→ **WORK INSTRUCTIONS**: No image is to be carried over; reproduce the rest of the listing word for word.

--------

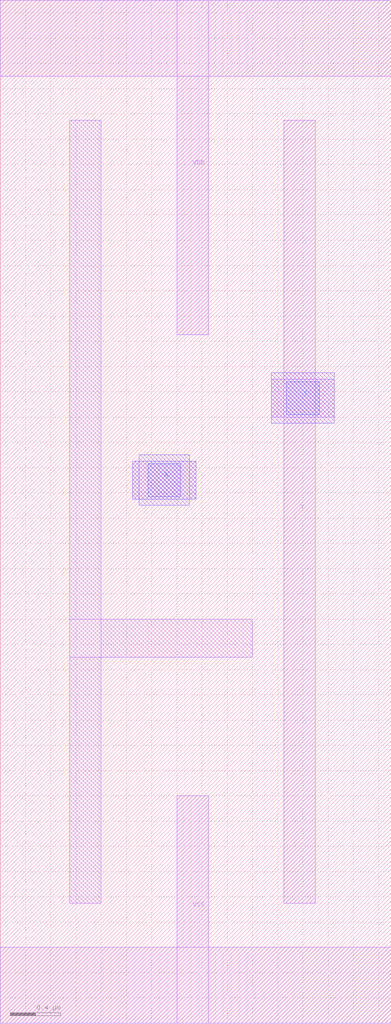
<source format=lef>
# Copyright 2022 Google LLC
# Licensed under the Apache License, Version 2.0 (the "License");
# you may not use this file except in compliance with the License.
# You may obtain a copy of the License at
#
#      http://www.apache.org/licenses/LICENSE-2.0
#
# Unless required by applicable law or agreed to in writing, software
# distributed under the License is distributed on an "AS IS" BASIS,
# WITHOUT WARRANTIES OR CONDITIONS OF ANY KIND, either express or implied.
# See the License for the specific language governing permissions and
# limitations under the License.
VERSION 5.7 ;
BUSBITCHARS "[]" ;
DIVIDERCHAR "/" ;

MACRO gf180mcu_osu_sc_12T_buf_1
  CLASS CORE ;
  ORIGIN 0 0 ;
  FOREIGN gf180mcu_osu_sc_12T_buf_1 0 0 ;
  SIZE 3.1 BY 8.1 ;
  SYMMETRY X Y ;
  SITE GF180_3p3_12t ;
  PIN VDD
    DIRECTION INOUT ;
    USE POWER ;
    SHAPE ABUTMENT ;
    PORT
      LAYER MET1 ;
        RECT 0 7.5 3.1 8.1 ;
        RECT 1.4 5.45 1.65 8.1 ;
    END
  END VDD
  PIN VSS
    DIRECTION INOUT ;
    USE GROUND ;
    PORT
      LAYER MET1 ;
        RECT 0 0 3.1 0.6 ;
        RECT 1.4 0 1.65 1.8 ;
    END
  END VSS
  PIN A
    DIRECTION INPUT ;
    USE SIGNAL ;
    PORT
      LAYER MET1 ;
        RECT 1.05 4.15 1.55 4.45 ;
      LAYER MET2 ;
        RECT 1.05 4.15 1.55 4.45 ;
        RECT 1.1 4.1 1.5 4.5 ;
      LAYER VIA12 ;
        RECT 1.17 4.17 1.43 4.43 ;
    END
  END A
  PIN Y
    DIRECTION OUTPUT ;
    USE SIGNAL ;
    PORT
      LAYER MET1 ;
        RECT 2.15 4.8 2.65 5.1 ;
        RECT 2.25 0.95 2.5 7.15 ;
      LAYER MET2 ;
        RECT 2.15 4.75 2.65 5.15 ;
      LAYER VIA12 ;
        RECT 2.27 4.82 2.53 5.08 ;
    END
  END Y
  OBS
    LAYER MET1 ;
      RECT 0.55 0.95 0.8 7.15 ;
      RECT 0.55 2.9 2 3.2 ;
  END
END gf180mcu_osu_sc_12T_buf_1

</source>
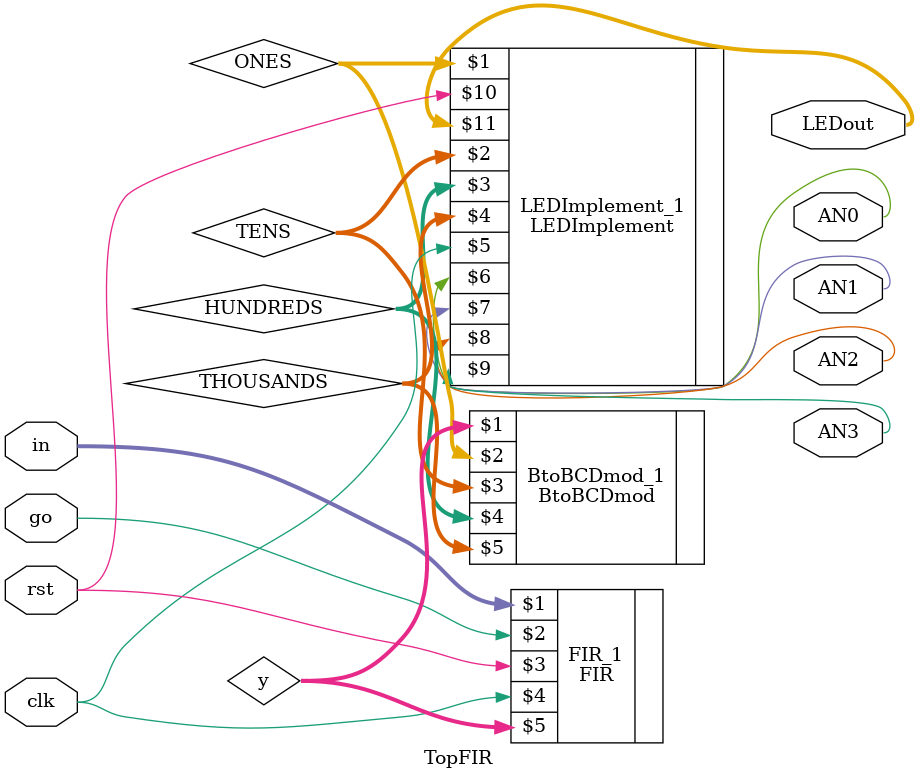
<source format=v>
module TopFIR(in,rst,go,clk,AN0,AN1,AN2,AN3,LEDout);

	input [7:0] in;
	input rst;
	input go;
	input clk;

	output [6:0]LEDout;
	output AN0,AN1,AN2,AN3;
	
	wire [15:0]y;
	wire [7:0] ONES,TENS,HUNDREDS,THOUSANDS;
	
	wire AN0,AN1,AN2,AN3;
	wire [6:0] LEDout;

	FIR FIR_1(in,go,rst,clk,y);
	BtoBCDmod BtoBCDmod_1(y,ONES,TENS,HUNDREDS,THOUSANDS);
	LEDImplement LEDImplement_1(ONES,TENS,HUNDREDS,THOUSANDS,clk,AN0,AN1,AN2,AN3,rst,LEDout);
	
	
endmodule

</source>
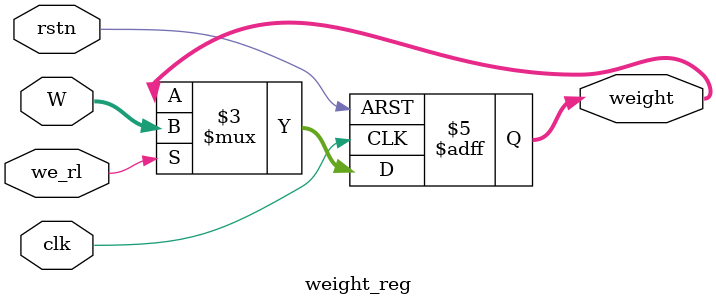
<source format=v>
module weight_reg #(
    parameter WEIGHT_BW = 8
) (
    input wire clk,
    input wire rstn,
    input wire we_rl,
    input wire signed [WEIGHT_BW-1:0] W,
    output reg signed [WEIGHT_BW-1:0] weight
);
    always @(posedge clk or negedge rstn) begin
        if (!rstn)
            weight <= 0;
        else if (we_rl)
            weight <= W;
    end
endmodule

</source>
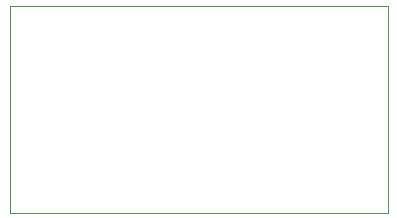
<source format=gbr>
G04 #@! TF.GenerationSoftware,KiCad,Pcbnew,5.1.5-52549c5~86~ubuntu19.10.1*
G04 #@! TF.CreationDate,2020-04-21T11:36:23+02:00*
G04 #@! TF.ProjectId,funcdec_uni.hw,66756e63-6465-4635-9f75-6e692e68772e,1*
G04 #@! TF.SameCoordinates,Original*
G04 #@! TF.FileFunction,Profile,NP*
%FSLAX46Y46*%
G04 Gerber Fmt 4.6, Leading zero omitted, Abs format (unit mm)*
G04 Created by KiCad (PCBNEW 5.1.5-52549c5~86~ubuntu19.10.1) date 2020-04-21 11:36:23*
%MOMM*%
%LPD*%
G04 APERTURE LIST*
%ADD10C,0.050000*%
G04 APERTURE END LIST*
D10*
X12700000Y-30226000D02*
X12700000Y-12700000D01*
X44704000Y-30226000D02*
X12700000Y-30226000D01*
X44704000Y-12700000D02*
X44704000Y-30226000D01*
X12700000Y-12700000D02*
X44704000Y-12700000D01*
M02*

</source>
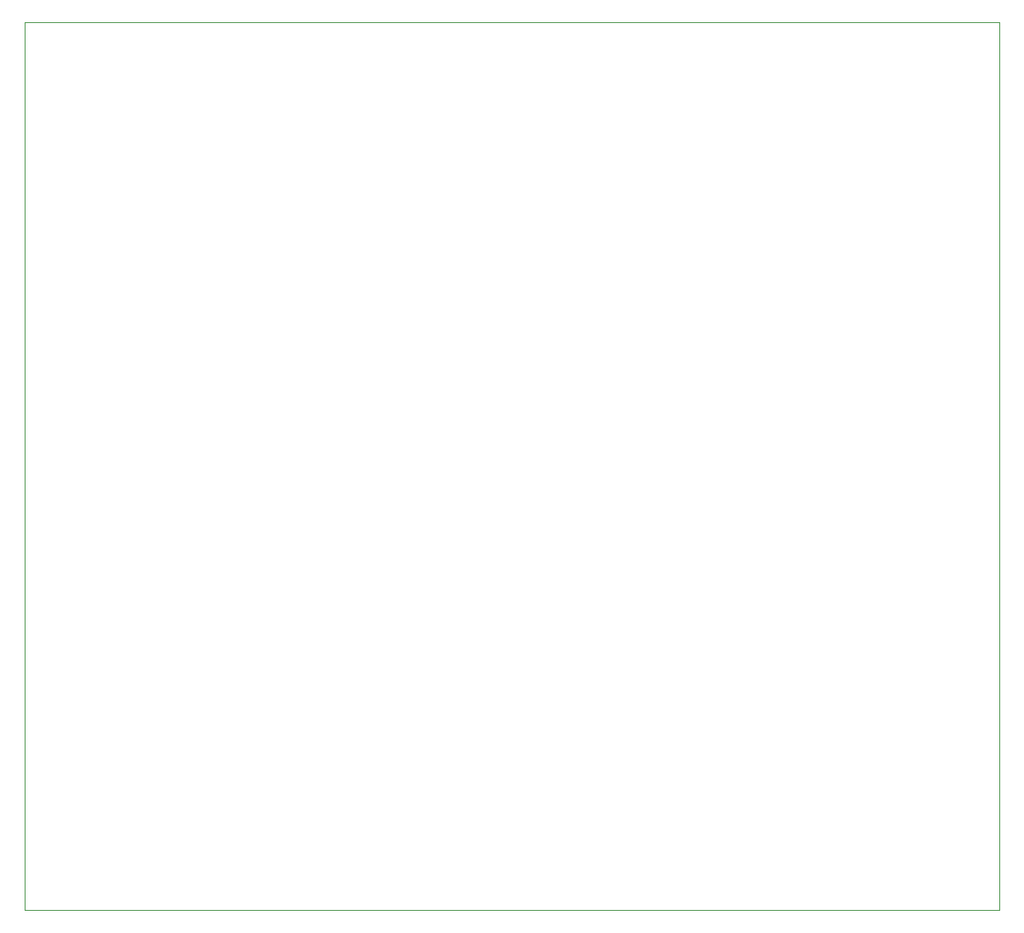
<source format=gbr>
%TF.GenerationSoftware,KiCad,Pcbnew,7.0.9-7.0.9~ubuntu22.04.1*%
%TF.CreationDate,2023-12-12T13:16:02-05:00*%
%TF.ProjectId,monitor_board,6d6f6e69-746f-4725-9f62-6f6172642e6b,rev?*%
%TF.SameCoordinates,Original*%
%TF.FileFunction,Profile,NP*%
%FSLAX46Y46*%
G04 Gerber Fmt 4.6, Leading zero omitted, Abs format (unit mm)*
G04 Created by KiCad (PCBNEW 7.0.9-7.0.9~ubuntu22.04.1) date 2023-12-12 13:16:02*
%MOMM*%
%LPD*%
G01*
G04 APERTURE LIST*
%TA.AperFunction,Profile*%
%ADD10C,0.100000*%
%TD*%
G04 APERTURE END LIST*
D10*
X34290000Y-27940000D02*
X134620000Y-27940000D01*
X134620000Y-119380000D01*
X34290000Y-119380000D01*
X34290000Y-27940000D01*
M02*

</source>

--------

→ **EXPECTED ANSWER**:
<source format=lef>
# Copyright 2022 Google LLC
# Licensed under the Apache License, Version 2.0 (the "License");
# you may not use this file except in compliance with the License.
# You may obtain a copy of the License at
#
#      http://www.apache.org/licenses/LICENSE-2.0
#
# Unless required by applicable law or agreed to in writing, software
# distributed under the License is distributed on an "AS IS" BASIS,
# WITHOUT WARRANTIES OR CONDITIONS OF ANY KIND, either express or implied.
# See the License for the specific language governing permissions and
# limitations under the License.
VERSION 5.7 ;
BUSBITCHARS "[]" ;
DIVIDERCHAR "/" ;

MACRO gf180mcu_osu_sc_12T_buf_1
  CLASS CORE ;
  ORIGIN 0 0 ;
  FOREIGN gf180mcu_osu_sc_12T_buf_1 0 0 ;
  SIZE 3.1 BY 8.1 ;
  SYMMETRY X Y ;
  SITE GF180_3p3_12t ;
  PIN VDD
    DIRECTION INOUT ;
    USE POWER ;
    SHAPE ABUTMENT ;
    PORT
      LAYER MET1 ;
        RECT 0 7.5 3.1 8.1 ;
        RECT 1.4 5.45 1.65 8.1 ;
    END
  END VDD
  PIN VSS
    DIRECTION INOUT ;
    USE GROUND ;
    PORT
      LAYER MET1 ;
        RECT 0 0 3.1 0.6 ;
        RECT 1.4 0 1.65 1.8 ;
    END
  END VSS
  PIN A
    DIRECTION INPUT ;
    USE SIGNAL ;
    PORT
      LAYER MET1 ;
        RECT 1.05 4.15 1.55 4.45 ;
      LAYER MET2 ;
        RECT 1.05 4.15 1.55 4.45 ;
        RECT 1.1 4.1 1.5 4.5 ;
      LAYER VIA12 ;
        RECT 1.17 4.17 1.43 4.43 ;
    END
  END A
  PIN Y
    DIRECTION OUTPUT ;
    USE SIGNAL ;
    PORT
      LAYER MET1 ;
        RECT 2.15 4.8 2.65 5.1 ;
        RECT 2.25 0.95 2.5 7.15 ;
      LAYER MET2 ;
        RECT 2.15 4.75 2.65 5.15 ;
      LAYER VIA12 ;
        RECT 2.27 4.82 2.53 5.08 ;
    END
  END Y
  OBS
    LAYER MET1 ;
      RECT 0.55 0.95 0.8 7.15 ;
      RECT 0.55 2.9 2 3.2 ;
  END
END gf180mcu_osu_sc_12T_buf_1

</source>
<source format=v>
module TopFIR(in,rst,go,clk,AN0,AN1,AN2,AN3,LEDout);

	input [7:0] in;
	input rst;
	input go;
	input clk;

	output [6:0]LEDout;
	output AN0,AN1,AN2,AN3;
	
	wire [15:0]y;
	wire [7:0] ONES,TENS,HUNDREDS,THOUSANDS;
	
	wire AN0,AN1,AN2,AN3;
	wire [6:0] LEDout;

	FIR FIR_1(in,go,rst,clk,y);
	BtoBCDmod BtoBCDmod_1(y,ONES,TENS,HUNDREDS,THOUSANDS);
	LEDImplement LEDImplement_1(ONES,TENS,HUNDREDS,THOUSANDS,clk,AN0,AN1,AN2,AN3,rst,LEDout);
	
	
endmodule

</source>
<source format=v>
module weight_reg #(
    parameter WEIGHT_BW = 8
) (
    input wire clk,
    input wire rstn,
    input wire we_rl,
    input wire signed [WEIGHT_BW-1:0] W,
    output reg signed [WEIGHT_BW-1:0] weight
);
    always @(posedge clk or negedge rstn) begin
        if (!rstn)
            weight <= 0;
        else if (we_rl)
            weight <= W;
    end
endmodule

</source>
<source format=gbr>
G04 #@! TF.GenerationSoftware,KiCad,Pcbnew,5.1.5-52549c5~86~ubuntu19.10.1*
G04 #@! TF.CreationDate,2020-04-21T11:36:23+02:00*
G04 #@! TF.ProjectId,funcdec_uni.hw,66756e63-6465-4635-9f75-6e692e68772e,1*
G04 #@! TF.SameCoordinates,Original*
G04 #@! TF.FileFunction,Profile,NP*
%FSLAX46Y46*%
G04 Gerber Fmt 4.6, Leading zero omitted, Abs format (unit mm)*
G04 Created by KiCad (PCBNEW 5.1.5-52549c5~86~ubuntu19.10.1) date 2020-04-21 11:36:23*
%MOMM*%
%LPD*%
G04 APERTURE LIST*
%ADD10C,0.050000*%
G04 APERTURE END LIST*
D10*
X12700000Y-30226000D02*
X12700000Y-12700000D01*
X44704000Y-30226000D02*
X12700000Y-30226000D01*
X44704000Y-12700000D02*
X44704000Y-30226000D01*
X12700000Y-12700000D02*
X44704000Y-12700000D01*
M02*

</source>
<source format=gbr>
%TF.GenerationSoftware,KiCad,Pcbnew,7.0.9-7.0.9~ubuntu22.04.1*%
%TF.CreationDate,2023-12-12T13:16:02-05:00*%
%TF.ProjectId,monitor_board,6d6f6e69-746f-4725-9f62-6f6172642e6b,rev?*%
%TF.SameCoordinates,Original*%
%TF.FileFunction,Profile,NP*%
%FSLAX46Y46*%
G04 Gerber Fmt 4.6, Leading zero omitted, Abs format (unit mm)*
G04 Created by KiCad (PCBNEW 7.0.9-7.0.9~ubuntu22.04.1) date 2023-12-12 13:16:02*
%MOMM*%
%LPD*%
G01*
G04 APERTURE LIST*
%TA.AperFunction,Profile*%
%ADD10C,0.100000*%
%TD*%
G04 APERTURE END LIST*
D10*
X34290000Y-27940000D02*
X134620000Y-27940000D01*
X134620000Y-119380000D01*
X34290000Y-119380000D01*
X34290000Y-27940000D01*
M02*

</source>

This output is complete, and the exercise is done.